■ **Data extract**
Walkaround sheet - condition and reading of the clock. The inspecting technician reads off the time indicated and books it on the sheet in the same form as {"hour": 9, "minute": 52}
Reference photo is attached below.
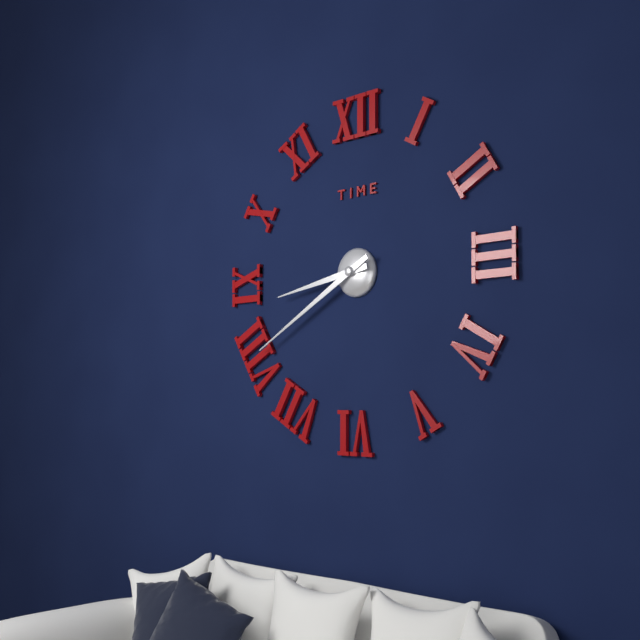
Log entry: {"hour": 8, "minute": 40}
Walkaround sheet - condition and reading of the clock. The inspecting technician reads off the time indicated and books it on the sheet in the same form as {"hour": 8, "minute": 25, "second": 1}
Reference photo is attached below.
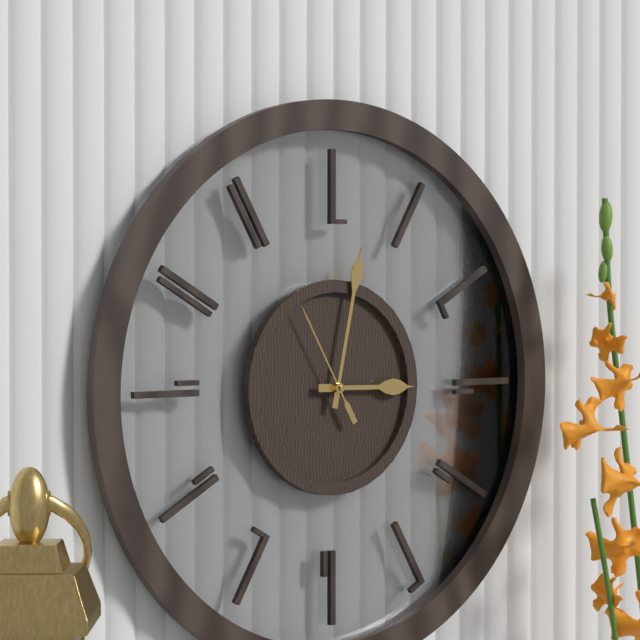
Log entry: {"hour": 3, "minute": 2, "second": 55}
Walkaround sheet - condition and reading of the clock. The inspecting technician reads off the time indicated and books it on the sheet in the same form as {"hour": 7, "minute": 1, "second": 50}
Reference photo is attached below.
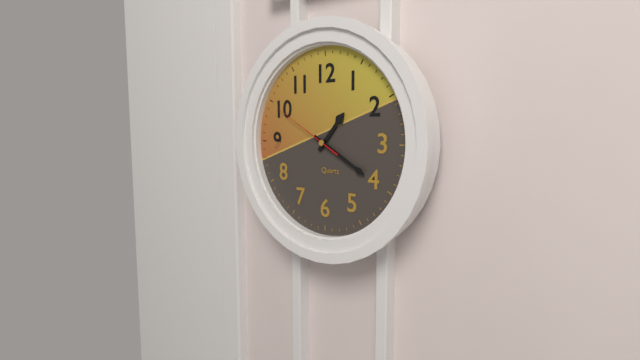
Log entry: {"hour": 1, "minute": 20, "second": 50}
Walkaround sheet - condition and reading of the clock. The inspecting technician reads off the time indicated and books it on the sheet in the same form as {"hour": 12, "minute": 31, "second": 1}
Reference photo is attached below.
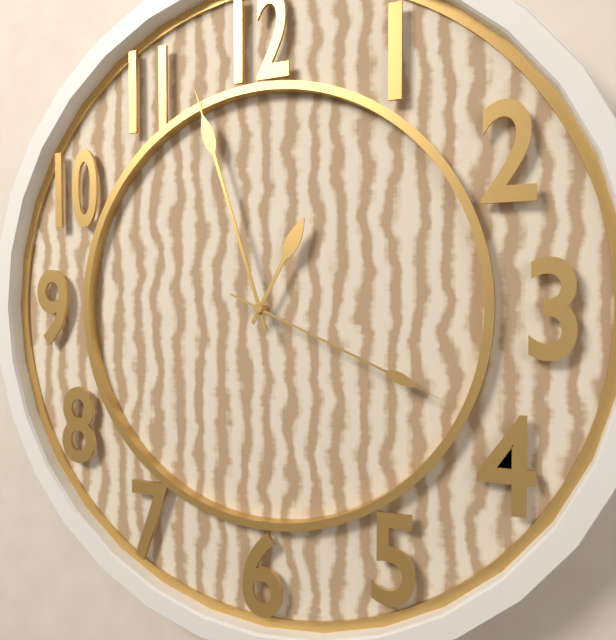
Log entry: {"hour": 12, "minute": 57, "second": 19}
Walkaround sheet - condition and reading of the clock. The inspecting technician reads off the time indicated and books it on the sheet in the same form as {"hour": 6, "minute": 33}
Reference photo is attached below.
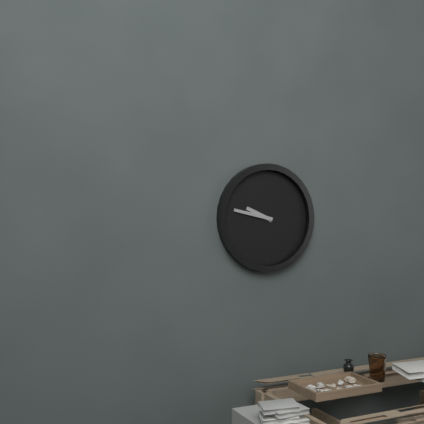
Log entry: {"hour": 9, "minute": 47}
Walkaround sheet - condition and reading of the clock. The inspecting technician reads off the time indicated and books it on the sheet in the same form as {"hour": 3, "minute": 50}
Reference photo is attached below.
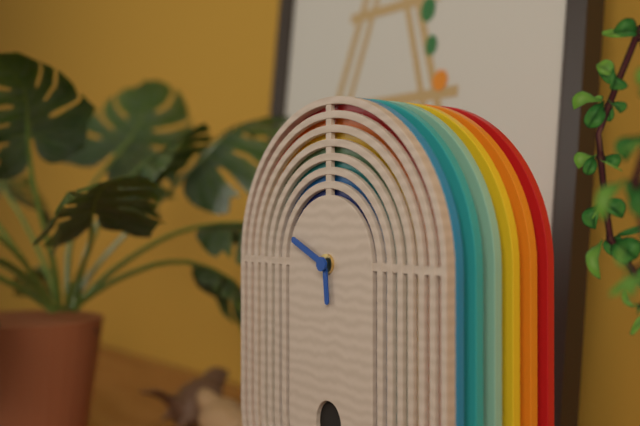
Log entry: {"hour": 5, "minute": 49}
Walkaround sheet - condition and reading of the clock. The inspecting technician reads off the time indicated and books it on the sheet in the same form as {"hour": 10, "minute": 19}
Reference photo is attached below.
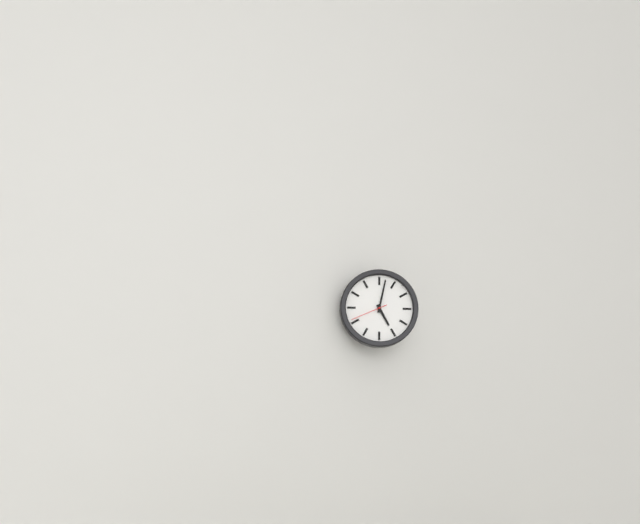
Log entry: {"hour": 5, "minute": 2}
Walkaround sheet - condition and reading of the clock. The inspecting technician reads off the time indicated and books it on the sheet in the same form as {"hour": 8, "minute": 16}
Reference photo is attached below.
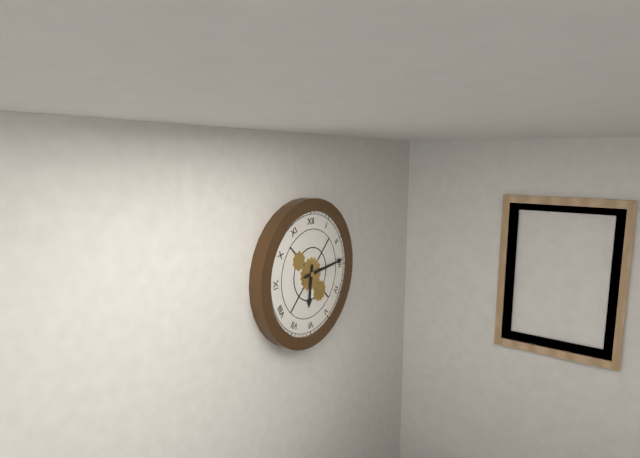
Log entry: {"hour": 6, "minute": 14}
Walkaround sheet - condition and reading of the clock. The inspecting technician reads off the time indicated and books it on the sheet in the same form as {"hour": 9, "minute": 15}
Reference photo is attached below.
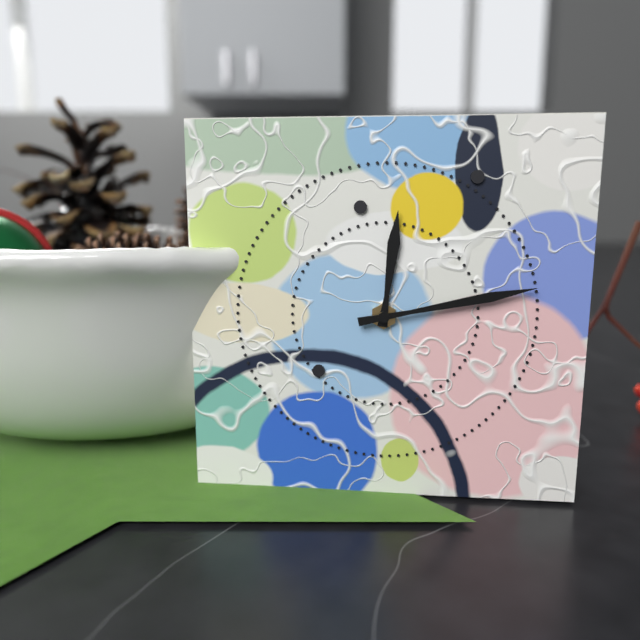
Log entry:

■ **Short problem**
Pick out every line in the records that includes the word "Walkaround" and copy each of those lines in full.

■ **Written response**
Walkaround sheet - condition and reading of the clock. The inspecting technician reads off the time indicated and books it on the sheet in the same form as {"hour": 9, "minute": 52}
Walkaround sheet - condition and reading of the clock. The inspecting technician reads off the time indicated and books it on the sheet in the same form as {"hour": 8, "minute": 25, "second": 1}
Walkaround sheet - condition and reading of the clock. The inspecting technician reads off the time indicated and books it on the sheet in the same form as {"hour": 7, "minute": 1, "second": 50}
Walkaround sheet - condition and reading of the clock. The inspecting technician reads off the time indicated and books it on the sheet in the same form as {"hour": 12, "minute": 31, "second": 1}
Walkaround sheet - condition and reading of the clock. The inspecting technician reads off the time indicated and books it on the sheet in the same form as {"hour": 6, "minute": 33}
Walkaround sheet - condition and reading of the clock. The inspecting technician reads off the time indicated and books it on the sheet in the same form as {"hour": 3, "minute": 50}
Walkaround sheet - condition and reading of the clock. The inspecting technician reads off the time indicated and books it on the sheet in the same form as {"hour": 10, "minute": 19}
Walkaround sheet - condition and reading of the clock. The inspecting technician reads off the time indicated and books it on the sheet in the same form as {"hour": 8, "minute": 16}
Walkaround sheet - condition and reading of the clock. The inspecting technician reads off the time indicated and books it on the sheet in the same form as {"hour": 9, "minute": 15}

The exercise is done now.